During his long career, Gunnar has aided in the implementation of digital transformation projects.
“If you ask business leaders what digital transformation is, sometimes it’s a bit of a struggle to really define it. Yet, it’s quite simple. Digital transformation is all about using technology to radically improve or change the reach of the business. It’s about making sure that you enable, or you serve your customers better, or you’re using technology to make a bigger impact. That’s what digital transformation is all about. Now, the way you do it is to have the capability of the staff and you also need technology, like Cloud, for instance, or AI to drive the digital transformation. The key point is that digital transformation is more than just technology. Cloud or AI are just a vehicle to reach an outcome with the real objective for a digital transformation is to use these tools in such a way that you’re making an impact, or you increase your reach among customers, for instance”
Gunnar’s sector is constantly changing and evolving, leading to endless opportunities for innovation and discussion.
“We are still in the early stages. We haven’t even seen the amount of innovation and the impact that these innovations will make to our lives yet. If you look back at the last five years and you project the amount of changed that happened within that period forward, it seems that there is much more to come. Aspects like quantum computing, for instance have developed so much over even the last 2 years. Or AI and cloud; two key technologies that undoubtedly make a huge impact in years to come. The IT sector is blessed with so much demand, and so much work happening over the future years, probably more much more than we have seen in the last 5-10 years.”
“An example I’m particularly proud of, and I think has made a huge impact, is the furlough system in the UK. Within 4 weeks together with HMRC we developed and put in place the job retention scheme. The solution included new digital service based on a microservice architecture onto HMRC’s digital platform, hosted in the cloud. The system collects information from employers and pass this into a risk and compliance process to ensure the accuracy and legitimacy of the claims. It then makes electronic payments within six working days. Following the public beta launch, the service processed over £1.5 billion on the first day alone. Over the following week, it processed 600,000 claims valued at £5 billion. And amazing achievement within such a short period of time and I think a great examples of a digital solution”

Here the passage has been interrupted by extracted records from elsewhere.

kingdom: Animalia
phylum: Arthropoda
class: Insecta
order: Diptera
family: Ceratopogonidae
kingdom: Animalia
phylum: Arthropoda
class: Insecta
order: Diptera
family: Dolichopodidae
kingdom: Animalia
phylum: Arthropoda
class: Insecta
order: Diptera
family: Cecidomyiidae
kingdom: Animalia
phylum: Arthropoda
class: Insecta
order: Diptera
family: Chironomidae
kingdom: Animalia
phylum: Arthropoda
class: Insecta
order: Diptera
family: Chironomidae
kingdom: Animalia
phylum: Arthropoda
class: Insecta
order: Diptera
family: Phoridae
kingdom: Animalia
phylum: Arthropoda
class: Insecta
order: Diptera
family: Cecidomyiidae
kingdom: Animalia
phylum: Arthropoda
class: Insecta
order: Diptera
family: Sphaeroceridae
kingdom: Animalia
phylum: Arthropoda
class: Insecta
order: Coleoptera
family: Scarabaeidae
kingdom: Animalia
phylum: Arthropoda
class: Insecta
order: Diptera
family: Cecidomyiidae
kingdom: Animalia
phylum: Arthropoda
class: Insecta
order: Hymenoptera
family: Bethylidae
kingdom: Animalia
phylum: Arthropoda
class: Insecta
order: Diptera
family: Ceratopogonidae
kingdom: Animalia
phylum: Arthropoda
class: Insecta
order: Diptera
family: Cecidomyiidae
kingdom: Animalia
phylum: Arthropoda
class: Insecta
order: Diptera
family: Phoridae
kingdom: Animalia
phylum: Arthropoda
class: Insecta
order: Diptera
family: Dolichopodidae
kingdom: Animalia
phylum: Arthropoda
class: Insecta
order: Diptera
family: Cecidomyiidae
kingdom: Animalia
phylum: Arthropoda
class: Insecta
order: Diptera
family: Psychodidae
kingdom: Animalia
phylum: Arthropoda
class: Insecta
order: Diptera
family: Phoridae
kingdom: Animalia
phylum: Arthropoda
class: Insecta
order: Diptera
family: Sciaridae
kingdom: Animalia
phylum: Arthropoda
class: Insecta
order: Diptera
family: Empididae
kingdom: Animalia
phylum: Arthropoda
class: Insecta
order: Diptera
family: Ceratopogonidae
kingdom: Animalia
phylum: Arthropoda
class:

“One piece of advice I would give is have a fairly good idea of what you want to do. And think in phases or steps. Expect to change your role every six months, maybe every year, sometimes maybe 18 months and be flexible and don’t worry too much about longevity. You may say ‘I want to stay here now for years’; that’s also absolutely fine. If you want to progress in your career, I recommend making best use of the capability to support it that Capgemini can provide you with, and the more you understand yourself what it is you want, the better Capgemini can support you. Be aware of how you want to use the group to help you progress in your career.”